Lawrence Spiwak, president of the Phoenix Center, said the study was not underwritten by the wireless industry. Spiwak said the Phoenix Center strives to be an objective voice in telecom policy debates, declining to take sides or even to submit comments in FCC proceedings. He said the Phoenix Center does not disclose the names of donors.
Steve Largent, president of cellular association CTIA, said Martin’s plan to increase broadband competition in a virtually duopoly market could come at a high price if you happen to be one of the winning bidders for AWS-1 licenses.

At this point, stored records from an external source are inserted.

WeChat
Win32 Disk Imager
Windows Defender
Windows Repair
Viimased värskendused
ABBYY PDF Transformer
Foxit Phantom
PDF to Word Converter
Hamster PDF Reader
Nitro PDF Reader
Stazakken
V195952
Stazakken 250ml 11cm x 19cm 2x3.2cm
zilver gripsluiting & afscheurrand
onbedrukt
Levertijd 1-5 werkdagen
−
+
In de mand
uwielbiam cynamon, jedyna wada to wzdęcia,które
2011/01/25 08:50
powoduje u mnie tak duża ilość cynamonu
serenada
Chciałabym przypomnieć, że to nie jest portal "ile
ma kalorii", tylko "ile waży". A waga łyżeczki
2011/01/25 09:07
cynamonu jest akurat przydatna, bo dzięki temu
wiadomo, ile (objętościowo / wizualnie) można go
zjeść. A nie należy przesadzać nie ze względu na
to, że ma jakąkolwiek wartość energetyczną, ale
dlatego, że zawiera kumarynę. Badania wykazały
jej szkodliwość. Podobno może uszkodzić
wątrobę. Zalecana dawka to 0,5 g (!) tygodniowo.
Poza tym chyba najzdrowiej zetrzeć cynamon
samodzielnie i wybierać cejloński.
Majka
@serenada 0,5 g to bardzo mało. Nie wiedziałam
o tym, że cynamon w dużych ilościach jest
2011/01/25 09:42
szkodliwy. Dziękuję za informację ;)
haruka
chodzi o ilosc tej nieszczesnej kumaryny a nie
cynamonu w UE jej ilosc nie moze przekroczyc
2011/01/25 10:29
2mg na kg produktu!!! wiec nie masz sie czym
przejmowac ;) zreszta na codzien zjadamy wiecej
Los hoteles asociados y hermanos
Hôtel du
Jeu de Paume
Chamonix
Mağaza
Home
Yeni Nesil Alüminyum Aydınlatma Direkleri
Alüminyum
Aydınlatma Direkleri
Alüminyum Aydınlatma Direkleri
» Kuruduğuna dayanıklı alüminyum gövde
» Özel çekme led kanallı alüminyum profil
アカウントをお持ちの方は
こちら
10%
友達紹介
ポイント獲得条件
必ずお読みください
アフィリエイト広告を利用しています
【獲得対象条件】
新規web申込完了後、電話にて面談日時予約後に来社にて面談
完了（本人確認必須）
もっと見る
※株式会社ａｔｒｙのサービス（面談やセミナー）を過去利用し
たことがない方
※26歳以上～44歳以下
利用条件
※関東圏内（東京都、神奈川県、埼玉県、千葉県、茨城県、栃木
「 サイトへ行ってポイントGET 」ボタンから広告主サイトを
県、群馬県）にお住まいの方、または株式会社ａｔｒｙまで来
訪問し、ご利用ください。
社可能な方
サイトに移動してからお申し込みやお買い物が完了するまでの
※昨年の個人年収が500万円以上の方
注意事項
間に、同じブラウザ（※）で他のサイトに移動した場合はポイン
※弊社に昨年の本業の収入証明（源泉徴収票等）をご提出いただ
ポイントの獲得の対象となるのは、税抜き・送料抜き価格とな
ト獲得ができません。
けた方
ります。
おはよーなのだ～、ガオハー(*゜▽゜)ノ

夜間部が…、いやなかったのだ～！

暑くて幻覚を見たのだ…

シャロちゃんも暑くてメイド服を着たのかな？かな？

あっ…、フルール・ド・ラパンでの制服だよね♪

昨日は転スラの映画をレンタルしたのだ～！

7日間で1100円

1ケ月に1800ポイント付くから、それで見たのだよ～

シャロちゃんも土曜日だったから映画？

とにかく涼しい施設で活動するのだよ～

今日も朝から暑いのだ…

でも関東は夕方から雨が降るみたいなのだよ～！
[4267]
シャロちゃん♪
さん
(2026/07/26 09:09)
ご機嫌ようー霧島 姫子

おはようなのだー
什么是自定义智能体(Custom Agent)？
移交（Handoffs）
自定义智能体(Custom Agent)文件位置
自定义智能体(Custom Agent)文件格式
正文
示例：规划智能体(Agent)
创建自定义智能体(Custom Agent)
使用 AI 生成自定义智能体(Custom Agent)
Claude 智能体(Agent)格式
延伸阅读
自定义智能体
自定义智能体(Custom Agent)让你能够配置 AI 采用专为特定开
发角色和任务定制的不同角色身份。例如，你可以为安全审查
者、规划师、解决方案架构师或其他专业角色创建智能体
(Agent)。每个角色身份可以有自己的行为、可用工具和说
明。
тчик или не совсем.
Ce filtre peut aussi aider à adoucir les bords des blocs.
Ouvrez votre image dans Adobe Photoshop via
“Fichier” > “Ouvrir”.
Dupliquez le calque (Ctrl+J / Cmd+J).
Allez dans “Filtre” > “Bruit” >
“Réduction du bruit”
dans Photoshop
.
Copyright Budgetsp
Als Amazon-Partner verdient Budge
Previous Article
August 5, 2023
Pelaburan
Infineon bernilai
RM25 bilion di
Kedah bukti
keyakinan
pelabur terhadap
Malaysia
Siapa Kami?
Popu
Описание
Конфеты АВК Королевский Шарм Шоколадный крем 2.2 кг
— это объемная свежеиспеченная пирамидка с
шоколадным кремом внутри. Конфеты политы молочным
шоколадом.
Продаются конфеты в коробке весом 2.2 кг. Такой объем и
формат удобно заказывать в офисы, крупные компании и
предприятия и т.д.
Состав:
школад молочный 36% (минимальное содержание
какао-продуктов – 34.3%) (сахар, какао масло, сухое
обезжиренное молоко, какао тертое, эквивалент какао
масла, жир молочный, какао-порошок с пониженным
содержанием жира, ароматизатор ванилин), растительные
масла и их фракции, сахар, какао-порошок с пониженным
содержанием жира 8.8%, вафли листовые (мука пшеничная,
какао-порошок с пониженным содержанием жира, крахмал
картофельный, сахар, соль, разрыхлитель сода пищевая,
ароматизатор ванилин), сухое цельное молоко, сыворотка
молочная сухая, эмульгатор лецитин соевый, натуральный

“If permitted to operate as proposed, M2Z’s service will cause costly, service-degrading interference to the adjacent operations of competitors such as T-Mobile, U.S. Cellular Corp., MetroPCS Communications Inc. and Leap Wireless International Inc,” stated Largent in a letter to the FCC. He added: “Those same companies that risked billions of dollars of capital to obtain scarce wireless spectrum resources and are now seeking additional funding to finance their wireless broadband deployments are being told caveat emptor, buyer beware. In other words, they should have known that the FCC was playing a game of ‘bait and switch’ – now you have it, now you don’t.”
In response, M2Z’s Muleta stated: “CTIA, through Mr. Largent’s latest letter, continues to badger the FCC to abandon the public interest and the expansion of communication services to consumers in favor of corporate and industrial welfare for a few of the world’s most profitable monopoly telecommunications carriers. Mr. Largent’s letter to the FCC commissioners does nothing to address or refute
the public-policy issues raised in the AWS-3 proceeding. In reviewing his letter, we were disappointed but not surprised to see that there wasn’t even one mention of the public interest – the standard by which Congress requires the FCC to make its decision as it considers various ways of expanding the availability of communications services to American consumers.”

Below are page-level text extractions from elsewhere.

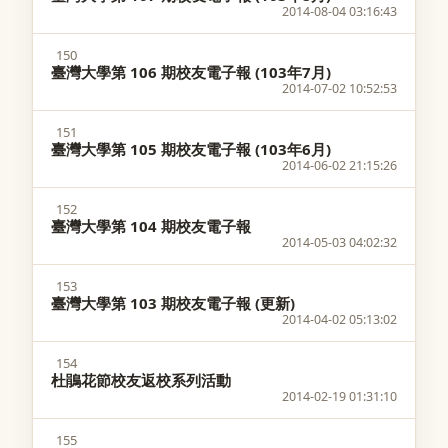
2014-08-04 03:16:43
150
臺灣大學第 106 期校友電子報 (103年7月)
2014-07-02 10:52:53
151
臺灣大學第 105 期校友電子報 (103年6月)
2014-06-02 21:15:26
152
臺灣大學第 104 期校友電子報
2014-05-03 04:02:32
153
臺灣大學第 103 期校友電子報 (更新)
2014-04-02 05:13:02
154
杜鵑花節校友返校系列活動
2014-02-19 01:31:10
155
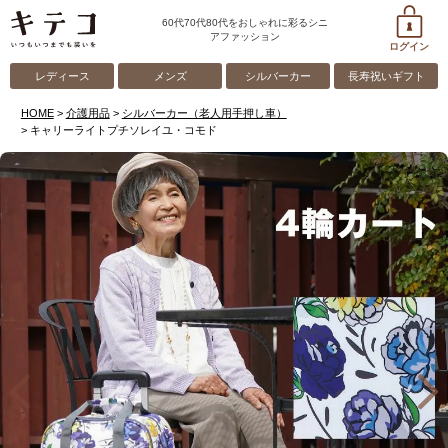
60代70代80代をおしゃれに彩るシニ
アファッション
ログイン
レディース
メンズ
シルバーカー
長寿祝いギフト
HOME
介護用品
シルバーカー（老人用手押し車）
キャリーライトプチソレイユ・コモド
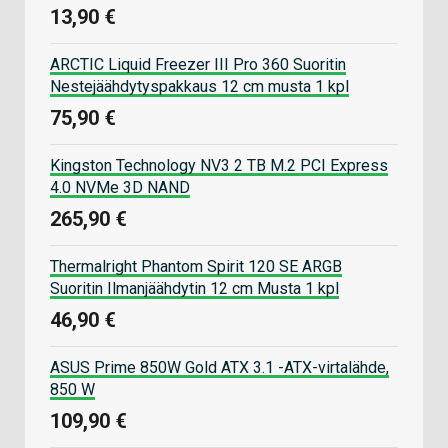
13,90 €
ARCTIC Liquid Freezer III Pro 360 Suoritin
Nestejäähdytyspakkaus 12 cm musta 1 kpl
75,90 €
Kingston Technology NV3 2 TB M.2 PCI Express
4.0 NVMe 3D NAND
265,90 €
Thermalright Phantom Spirit 120 SE ARGB
Suoritin Ilmanjäähdytin 12 cm Musta 1 kpl
46,90 €
ASUS Prime 850W Gold ATX 3.1 -ATX-virtalähde,
850 W
109,90 €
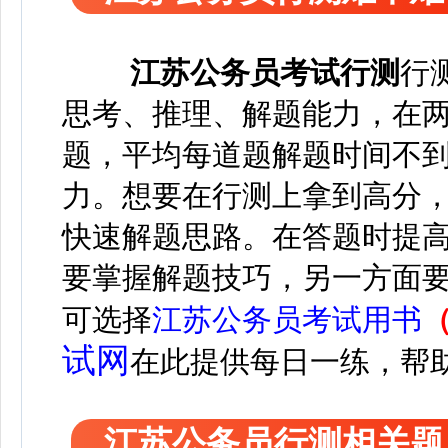
江苏
公务员考试
行测
行
思考、推理、解题能力，在两个
题，平均每道题解题时间不到
力。想要在行测上拿到高分
快速解题思路。在答题时提
要掌握解题技巧，另一方面
可选择
江苏公务员考试用书
试网
在此
提供每日一练，帮
江苏公务员行测相关题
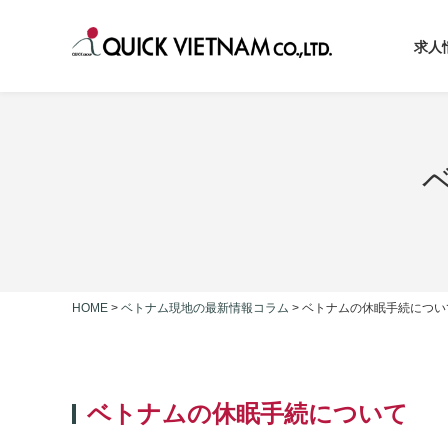
求人
HOME
>
ベトナム現地の最新情報コラム
>
ベトナムの休眠手続につい
ベトナムの休眠手続について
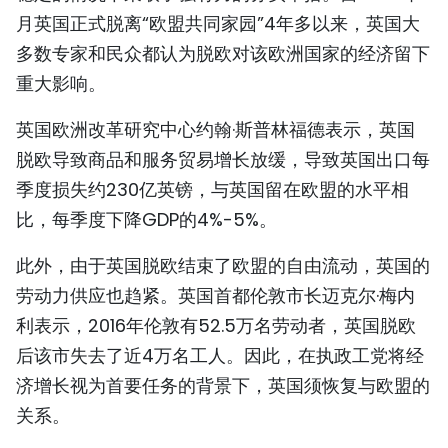
月英国正式脱离“欧盟共同家园”4年多以来，英国大
多数专家和民众都认为脱欧对该欧洲国家的经济留下
重大影响。
英国欧洲改革研究中心约翰·斯普林福德表示，英国
脱欧导致商品和服务贸易增长放缓，导致英国出口每
季度损失约230亿英镑，与英国留在欧盟的水平相
比，每季度下降GDP的4%-5%。
此外，由于英国脱欧结束了欧盟的自由流动，英国的
劳动力供应也趋紧。英国首都伦敦市长迈克尔·梅内
利表示，2016年伦敦有52.5万名劳动者，英国脱欧
后该市失去了近4万名工人。因此，在执政工党将经
济增长视为首要任务的背景下，英国须恢复与欧盟的
关系。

As for the Phoenix Center study, Muleta said the analysis “did nothing to refute the three independent studies provided to the FCC on the benefit of the social welfare benefits associated with making free broadband available on a nationwide basis estimating that consumers would directly benefit between $18 billion to $32 billon as a result of the conditions that the FCC is proposing to place on the AWS-3 band. In fact, we note that the Phoenix study’s author specifically caveats that he did not consider the social welfare benefits of such conditions or the fact that the unpaired nature of the AWS-3 band has a significant impact on its market value.”
Congress is carefully monitoring the AWS-3 battle at the FCC. Reps. Anna Eshoo (D-Calif.), Christopher Cannon (R-Utah) and Edward Markey (D-Mass.), the latter being the chairman of the House telecom subcommittee, have sponsored legislation to foster deployment of a national, family-friendly wireless broadband network with open access using AWS-3 frequencies.